Exercise objective: List every line below that contains the string "pour". Matching is case-sensitive.

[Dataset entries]
================================
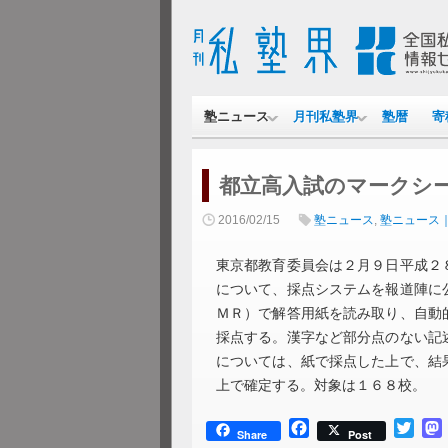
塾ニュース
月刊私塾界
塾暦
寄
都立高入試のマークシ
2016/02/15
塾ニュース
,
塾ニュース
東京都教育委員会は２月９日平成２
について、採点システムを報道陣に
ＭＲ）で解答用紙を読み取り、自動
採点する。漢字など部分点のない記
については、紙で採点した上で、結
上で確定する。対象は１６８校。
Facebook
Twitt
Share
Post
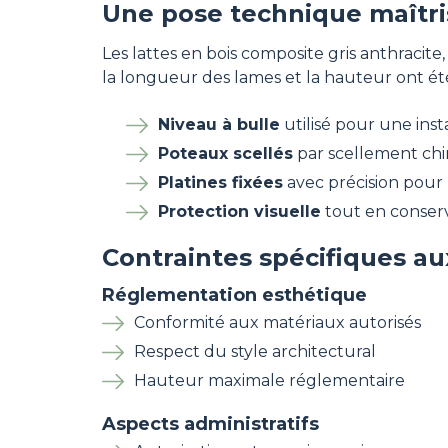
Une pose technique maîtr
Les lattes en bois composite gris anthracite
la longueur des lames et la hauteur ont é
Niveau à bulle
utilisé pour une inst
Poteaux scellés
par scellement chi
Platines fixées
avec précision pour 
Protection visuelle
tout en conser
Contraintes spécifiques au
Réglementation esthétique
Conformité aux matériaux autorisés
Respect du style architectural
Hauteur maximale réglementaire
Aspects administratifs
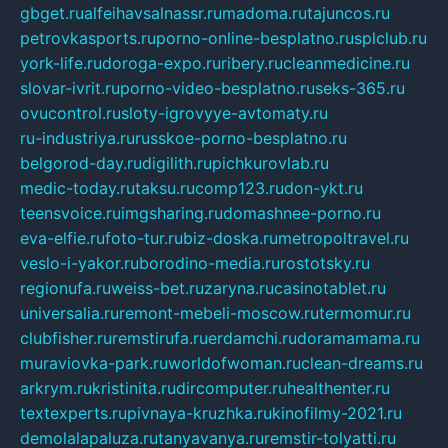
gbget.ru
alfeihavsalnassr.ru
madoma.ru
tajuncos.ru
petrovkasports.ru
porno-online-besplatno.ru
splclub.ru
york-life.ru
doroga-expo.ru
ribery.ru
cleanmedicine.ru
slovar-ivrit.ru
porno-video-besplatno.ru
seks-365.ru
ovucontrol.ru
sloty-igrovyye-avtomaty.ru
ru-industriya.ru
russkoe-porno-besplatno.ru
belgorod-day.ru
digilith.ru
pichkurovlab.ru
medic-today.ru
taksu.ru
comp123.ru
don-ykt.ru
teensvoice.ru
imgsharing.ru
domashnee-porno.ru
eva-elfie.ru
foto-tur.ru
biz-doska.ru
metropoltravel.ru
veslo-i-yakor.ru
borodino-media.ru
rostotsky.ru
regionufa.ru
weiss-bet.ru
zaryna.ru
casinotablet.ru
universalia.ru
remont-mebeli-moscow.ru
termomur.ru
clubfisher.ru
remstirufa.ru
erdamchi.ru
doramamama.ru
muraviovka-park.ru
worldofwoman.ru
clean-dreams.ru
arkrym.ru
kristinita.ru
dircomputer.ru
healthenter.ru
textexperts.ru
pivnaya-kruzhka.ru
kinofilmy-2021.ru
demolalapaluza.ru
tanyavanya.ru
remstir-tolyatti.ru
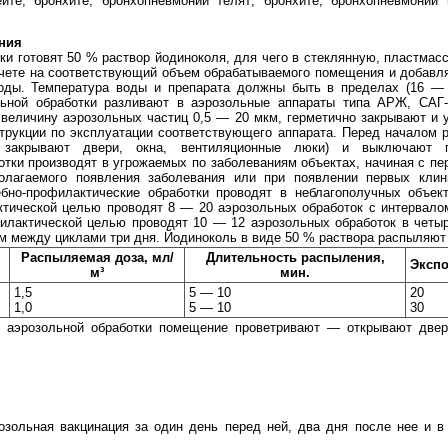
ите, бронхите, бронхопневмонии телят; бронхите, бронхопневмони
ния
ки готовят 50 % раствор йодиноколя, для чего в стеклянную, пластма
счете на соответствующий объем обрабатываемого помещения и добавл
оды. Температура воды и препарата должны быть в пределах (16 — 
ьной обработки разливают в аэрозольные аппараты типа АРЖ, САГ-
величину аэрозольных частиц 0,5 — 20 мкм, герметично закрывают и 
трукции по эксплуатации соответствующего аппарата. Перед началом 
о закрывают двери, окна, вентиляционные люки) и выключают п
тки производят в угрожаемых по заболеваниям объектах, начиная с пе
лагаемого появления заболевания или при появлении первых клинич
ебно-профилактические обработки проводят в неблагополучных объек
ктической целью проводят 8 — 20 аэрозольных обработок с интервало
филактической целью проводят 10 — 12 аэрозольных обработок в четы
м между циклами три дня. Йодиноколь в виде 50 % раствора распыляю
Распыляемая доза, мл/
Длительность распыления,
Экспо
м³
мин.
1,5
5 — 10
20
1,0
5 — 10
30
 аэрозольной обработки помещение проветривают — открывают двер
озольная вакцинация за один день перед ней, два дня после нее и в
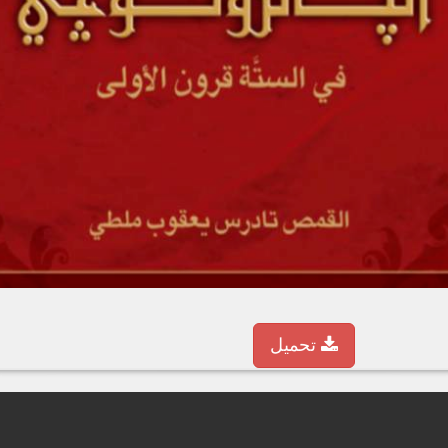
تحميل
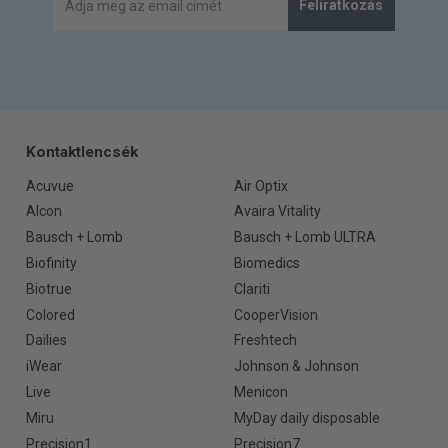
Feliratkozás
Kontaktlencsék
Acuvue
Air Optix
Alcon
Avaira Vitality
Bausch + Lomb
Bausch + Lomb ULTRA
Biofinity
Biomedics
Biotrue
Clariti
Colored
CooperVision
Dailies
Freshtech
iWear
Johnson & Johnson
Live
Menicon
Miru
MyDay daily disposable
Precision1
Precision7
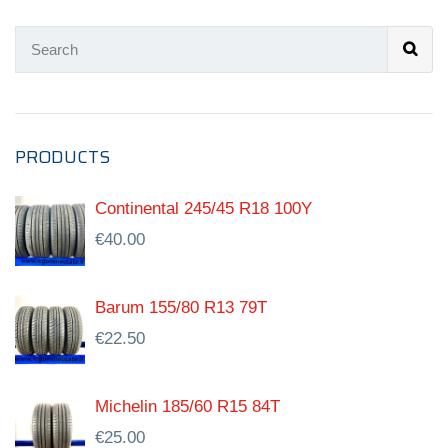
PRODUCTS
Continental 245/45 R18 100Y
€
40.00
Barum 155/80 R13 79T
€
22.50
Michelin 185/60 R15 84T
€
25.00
================================
Exercise response:
utilisé pour une inst
avec précision pour 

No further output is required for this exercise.